古代日本、ヤマトのくにが東征を行った時代に、
アズマエビスや土蜘蛛とよばれさげすまれていた人々が
ヤマトの支配に抗い、生き残りをかけて、たたかう物語。
物語の土台に「常陸国風土記」があり、
作者は実在の地名に想像力を編み込んで、地に足をつけた
力強い人物を描いている。
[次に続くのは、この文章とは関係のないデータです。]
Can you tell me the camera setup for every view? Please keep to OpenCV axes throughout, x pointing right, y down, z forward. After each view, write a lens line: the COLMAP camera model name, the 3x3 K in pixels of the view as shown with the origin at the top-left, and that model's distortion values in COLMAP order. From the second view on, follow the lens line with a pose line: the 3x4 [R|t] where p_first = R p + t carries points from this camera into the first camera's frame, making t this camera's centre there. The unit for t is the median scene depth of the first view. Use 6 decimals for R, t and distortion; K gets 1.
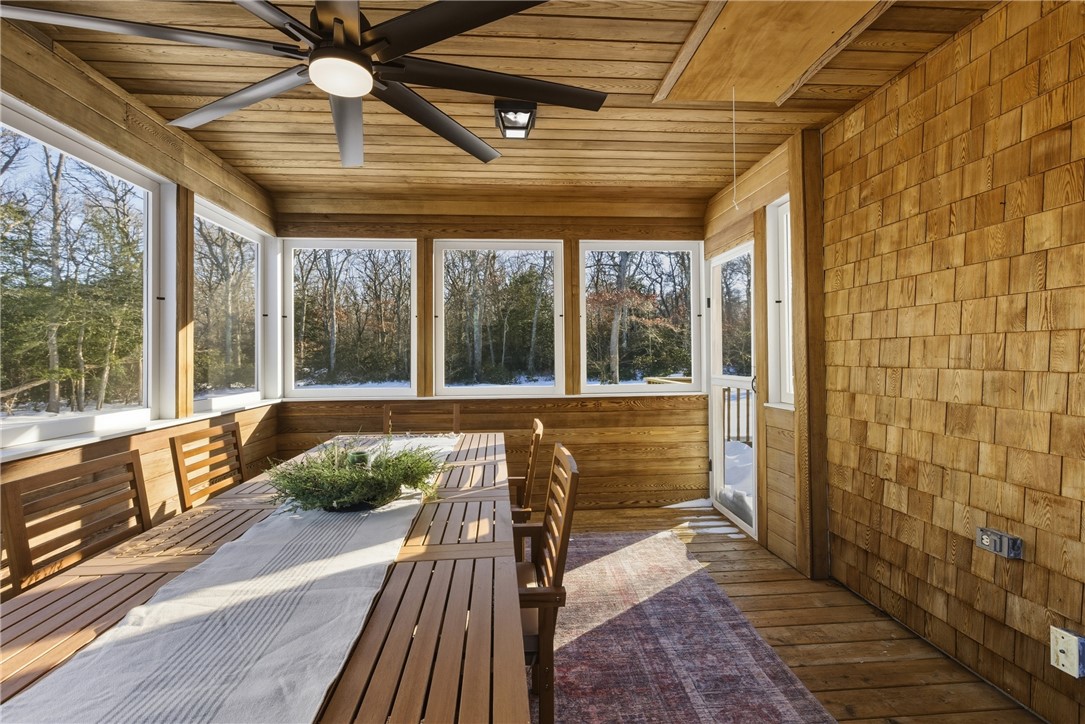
lens RADIAL K [[518.9, 0, 543.5], [0, 518.9, 333.4], [0, 0, 1]] dist [-0.001435, 0.000121]
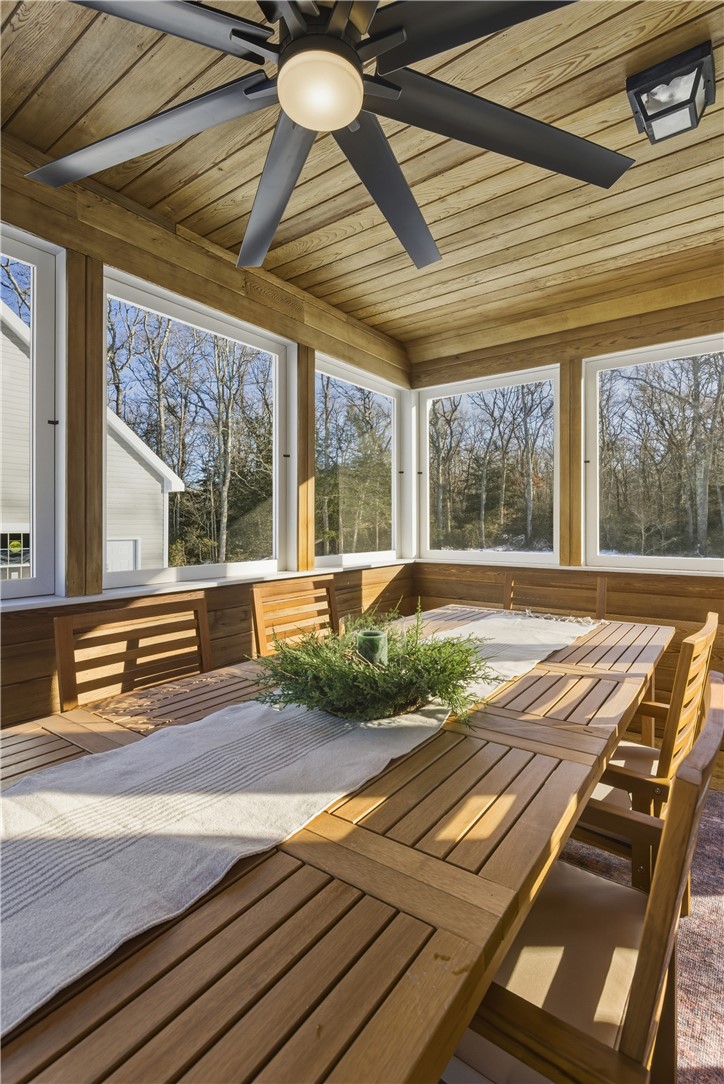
lens RADIAL K [[518.4, 0, 368.0], [0, 518.4, 521.9], [0, 0, 1]] dist [-0.001435, 0.000121]
pose [[0.754247, 0.002935, -0.656584, 0.061053], [0.022078, 0.999311, 0.029829, 0.032216], [0.656220, -0.036994, 0.753663, 0.267244]]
沫子、臨薙(ふつな)、
沫子の大兄夜尺(やさか)、次兄夜筑(やつき)、
それらが遠い古代の人物なのにもかかわらず
目の前に立っているような感覚で読めてしまう。
東国の信太流れ海に浮かぶ安婆(あば)の風景に
音や香りがある感じがした。
東で生まれ、西のヤマトで育った臨薙(ふつな)の、
自分の居場所のない悲しみが、
沫子のことば
「人は漂える沫のように混ざり合い、凝り固まってできた」
で変わっていき、安婆を征服する立場の自分が、
いつしか自分の居場所は安婆だと感じはじめる。
その変化がいい。
一度退却したかに見えたヤマト軍が
ふたたびやってきて安婆を囲もうとするとき
もとの自分の居場所に帰る臨薙(ふつな)。
自分の命とひきかえに臨薙(ふつな)を安婆へ帰す夜筑(やつき)。
そんな夜筑(やつき)を見て、自分の真の居場所を知る臨薙(ふつな)。
安婆を侵略されることを知って、
ヤマトに屈せず北の国へ逃す夜尺(やさか)の誇り高き決断が、
こころにいつまでも残る。
沫子は、自分が人々を受け入れる器であること、
港であることをこの時に知り、
北の国へ臨薙(ふつな)とともに逃れる。
「人は漂える沫のように混ざり合い、凝り固まってできた」
という沫子の人間観、ヤマトも土蜘蛛も同じという観念が
臨薙(ふつな)を動かし、兄たちを動かし、民を動かしたのだと思う。

民族の信念に満ちた動き、
歴史の陰になってしまった人々がいたということを
古典から読み取った佐向真歩さんの力量に感服しました。